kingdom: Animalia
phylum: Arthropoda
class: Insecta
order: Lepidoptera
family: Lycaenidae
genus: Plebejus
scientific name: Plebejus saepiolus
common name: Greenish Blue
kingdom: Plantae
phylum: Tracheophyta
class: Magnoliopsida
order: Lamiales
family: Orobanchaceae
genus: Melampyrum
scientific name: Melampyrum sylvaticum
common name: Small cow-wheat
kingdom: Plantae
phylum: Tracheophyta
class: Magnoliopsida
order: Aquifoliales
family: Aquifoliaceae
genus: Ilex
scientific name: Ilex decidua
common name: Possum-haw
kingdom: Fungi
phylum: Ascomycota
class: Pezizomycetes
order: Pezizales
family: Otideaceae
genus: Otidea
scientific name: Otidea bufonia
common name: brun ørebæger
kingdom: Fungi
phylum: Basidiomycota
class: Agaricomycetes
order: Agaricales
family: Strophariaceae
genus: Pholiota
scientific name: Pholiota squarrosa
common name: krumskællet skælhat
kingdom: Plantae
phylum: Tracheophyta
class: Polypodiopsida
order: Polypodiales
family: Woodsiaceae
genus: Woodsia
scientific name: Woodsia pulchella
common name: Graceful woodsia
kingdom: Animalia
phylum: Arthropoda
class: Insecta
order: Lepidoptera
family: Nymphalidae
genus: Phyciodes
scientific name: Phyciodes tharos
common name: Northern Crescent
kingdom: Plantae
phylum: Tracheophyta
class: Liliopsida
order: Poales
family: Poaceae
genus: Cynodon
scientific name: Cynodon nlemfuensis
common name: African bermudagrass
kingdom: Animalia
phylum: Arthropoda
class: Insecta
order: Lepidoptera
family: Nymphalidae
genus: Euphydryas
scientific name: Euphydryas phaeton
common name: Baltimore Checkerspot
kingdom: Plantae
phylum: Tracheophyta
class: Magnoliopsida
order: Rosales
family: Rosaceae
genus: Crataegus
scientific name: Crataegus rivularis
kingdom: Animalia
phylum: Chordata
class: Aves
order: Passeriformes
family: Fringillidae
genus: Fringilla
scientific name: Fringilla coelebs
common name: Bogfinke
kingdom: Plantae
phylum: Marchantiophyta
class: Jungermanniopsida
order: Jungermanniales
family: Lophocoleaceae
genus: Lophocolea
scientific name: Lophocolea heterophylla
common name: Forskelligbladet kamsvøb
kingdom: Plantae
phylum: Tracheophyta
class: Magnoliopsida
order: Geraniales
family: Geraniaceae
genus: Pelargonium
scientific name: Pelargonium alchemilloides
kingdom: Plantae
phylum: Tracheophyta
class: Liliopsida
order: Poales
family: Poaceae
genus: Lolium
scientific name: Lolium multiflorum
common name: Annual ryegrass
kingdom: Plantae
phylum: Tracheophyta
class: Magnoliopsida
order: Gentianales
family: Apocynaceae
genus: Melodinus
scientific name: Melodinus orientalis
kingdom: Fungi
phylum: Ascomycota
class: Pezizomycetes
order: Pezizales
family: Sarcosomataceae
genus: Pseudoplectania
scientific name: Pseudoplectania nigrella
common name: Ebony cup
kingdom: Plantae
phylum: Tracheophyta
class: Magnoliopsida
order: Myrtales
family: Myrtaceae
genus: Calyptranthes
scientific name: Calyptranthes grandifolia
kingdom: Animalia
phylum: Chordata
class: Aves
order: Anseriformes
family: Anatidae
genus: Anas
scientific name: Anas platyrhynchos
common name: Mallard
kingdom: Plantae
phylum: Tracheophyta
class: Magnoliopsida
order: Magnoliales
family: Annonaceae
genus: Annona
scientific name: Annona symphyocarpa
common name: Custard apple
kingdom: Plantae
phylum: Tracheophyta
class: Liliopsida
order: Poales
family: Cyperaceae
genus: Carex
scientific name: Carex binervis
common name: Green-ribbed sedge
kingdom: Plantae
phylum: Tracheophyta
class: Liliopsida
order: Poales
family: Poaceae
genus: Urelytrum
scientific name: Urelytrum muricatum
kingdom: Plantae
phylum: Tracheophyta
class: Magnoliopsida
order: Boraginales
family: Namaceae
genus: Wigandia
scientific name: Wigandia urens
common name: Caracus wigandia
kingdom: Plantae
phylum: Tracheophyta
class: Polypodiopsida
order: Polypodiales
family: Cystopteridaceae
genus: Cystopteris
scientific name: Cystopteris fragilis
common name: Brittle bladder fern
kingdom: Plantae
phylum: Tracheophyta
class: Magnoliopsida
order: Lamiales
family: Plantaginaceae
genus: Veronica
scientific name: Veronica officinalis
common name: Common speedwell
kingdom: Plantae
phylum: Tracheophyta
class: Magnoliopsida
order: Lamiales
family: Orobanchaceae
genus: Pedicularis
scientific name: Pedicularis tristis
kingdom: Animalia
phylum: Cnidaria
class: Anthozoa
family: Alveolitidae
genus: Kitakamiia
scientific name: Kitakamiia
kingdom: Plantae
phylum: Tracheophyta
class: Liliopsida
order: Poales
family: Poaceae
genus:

▬▬▬▬▬▬▬▬▬▬

▶ [YOUR INSTRUCTIONS]
Reproduce every line of the items above verbatim, without any change.

▶ [RESULT OF THE TASK]
kingdom: Animalia
phylum: Arthropoda
class: Insecta
order: Lepidoptera
family: Lycaenidae
genus: Plebejus
scientific name: Plebejus saepiolus
common name: Greenish Blue
kingdom: Plantae
phylum: Tracheophyta
class: Magnoliopsida
order: Lamiales
family: Orobanchaceae
genus: Melampyrum
scientific name: Melampyrum sylvaticum
common name: Small cow-wheat
kingdom: Plantae
phylum: Tracheophyta
class: Magnoliopsida
order: Aquifoliales
family: Aquifoliaceae
genus: Ilex
scientific name: Ilex decidua
common name: Possum-haw
kingdom: Fungi
phylum: Ascomycota
class: Pezizomycetes
order: Pezizales
family: Otideaceae
genus: Otidea
scientific name: Otidea bufonia
common name: brun ørebæger
kingdom: Fungi
phylum: Basidiomycota
class: Agaricomycetes
order: Agaricales
family: Strophariaceae
genus: Pholiota
scientific name: Pholiota squarrosa
common name: krumskællet skælhat
kingdom: Plantae
phylum: Tracheophyta
class: Polypodiopsida
order: Polypodiales
family: Woodsiaceae
genus: Woodsia
scientific name: Woodsia pulchella
common name: Graceful woodsia
kingdom: Animalia
phylum: Arthropoda
class: Insecta
order: Lepidoptera
family: Nymphalidae
genus: Phyciodes
scientific name: Phyciodes tharos
common name: Northern Crescent
kingdom: Plantae
phylum: Tracheophyta
class: Liliopsida
order: Poales
family: Poaceae
genus: Cynodon
scientific name: Cynodon nlemfuensis
common name: African bermudagrass
kingdom: Animalia
phylum: Arthropoda
class: Insecta
order: Lepidoptera
family: Nymphalidae
genus: Euphydryas
scientific name: Euphydryas phaeton
common name: Baltimore Checkerspot
kingdom: Plantae
phylum: Tracheophyta
class: Magnoliopsida
order: Rosales
family: Rosaceae
genus: Crataegus
scientific name: Crataegus rivularis
kingdom: Animalia
phylum: Chordata
class: Aves
order: Passeriformes
family: Fringillidae
genus: Fringilla
scientific name: Fringilla coelebs
common name: Bogfinke
kingdom: Plantae
phylum: Marchantiophyta
class: Jungermanniopsida
order: Jungermanniales
family: Lophocoleaceae
genus: Lophocolea
scientific name: Lophocolea heterophylla
common name: Forskelligbladet kamsvøb
kingdom: Plantae
phylum: Tracheophyta
class: Magnoliopsida
order: Geraniales
family: Geraniaceae
genus: Pelargonium
scientific name: Pelargonium alchemilloides
kingdom: Plantae
phylum: Tracheophyta
class: Liliopsida
order: Poales
family: Poaceae
genus: Lolium
scientific name: Lolium multiflorum
common name: Annual ryegrass
kingdom: Plantae
phylum: Tracheophyta
class: Magnoliopsida
order: Gentianales
family: Apocynaceae
genus: Melodinus
scientific name: Melodinus orientalis
kingdom: Fungi
phylum: Ascomycota
class: Pezizomycetes
order: Pezizales
family: Sarcosomataceae
genus: Pseudoplectania
scientific name: Pseudoplectania nigrella
common name: Ebony cup
kingdom: Plantae
phylum: Tracheophyta
class: Magnoliopsida
order: Myrtales
family: Myrtaceae
genus: Calyptranthes
scientific name: Calyptranthes grandifolia
kingdom: Animalia
phylum: Chordata
class: Aves
order: Anseriformes
family: Anatidae
genus: Anas
scientific name: Anas platyrhynchos
common name: Mallard
kingdom: Plantae
phylum: Tracheophyta
class: Magnoliopsida
order: Magnoliales
family: Annonaceae
genus: Annona
scientific name: Annona symphyocarpa
common name: Custard apple
kingdom: Plantae
phylum: Tracheophyta
class: Liliopsida
order: Poales
family: Cyperaceae
genus: Carex
scientific name: Carex binervis
common name: Green-ribbed sedge
kingdom: Plantae
phylum: Tracheophyta
class: Liliopsida
order: Poales
family: Poaceae
genus: Urelytrum
scientific name: Urelytrum muricatum
kingdom: Plantae
phylum: Tracheophyta
class: Magnoliopsida
order: Boraginales
family: Namaceae
genus: Wigandia
scientific name: Wigandia urens
common name: Caracus wigandia
kingdom: Plantae
phylum: Tracheophyta
class: Polypodiopsida
order: Polypodiales
family: Cystopteridaceae
genus: Cystopteris
scientific name: Cystopteris fragilis
common name: Brittle bladder fern
kingdom: Plantae
phylum: Tracheophyta
class: Magnoliopsida
order: Lamiales
family: Plantaginaceae
genus: Veronica
scientific name: Veronica officinalis
common name: Common speedwell
kingdom: Plantae
phylum: Tracheophyta
class: Magnoliopsida
order: Lamiales
family: Orobanchaceae
genus: Pedicularis
scientific name: Pedicularis tristis
kingdom: Animalia
phylum: Cnidaria
class: Anthozoa
family: Alveolitidae
genus: Kitakamiia
scientific name: Kitakamiia
kingdom: Plantae
phylum: Tracheophyta
class: Liliopsida
order: Poales
family: Poaceae
genus:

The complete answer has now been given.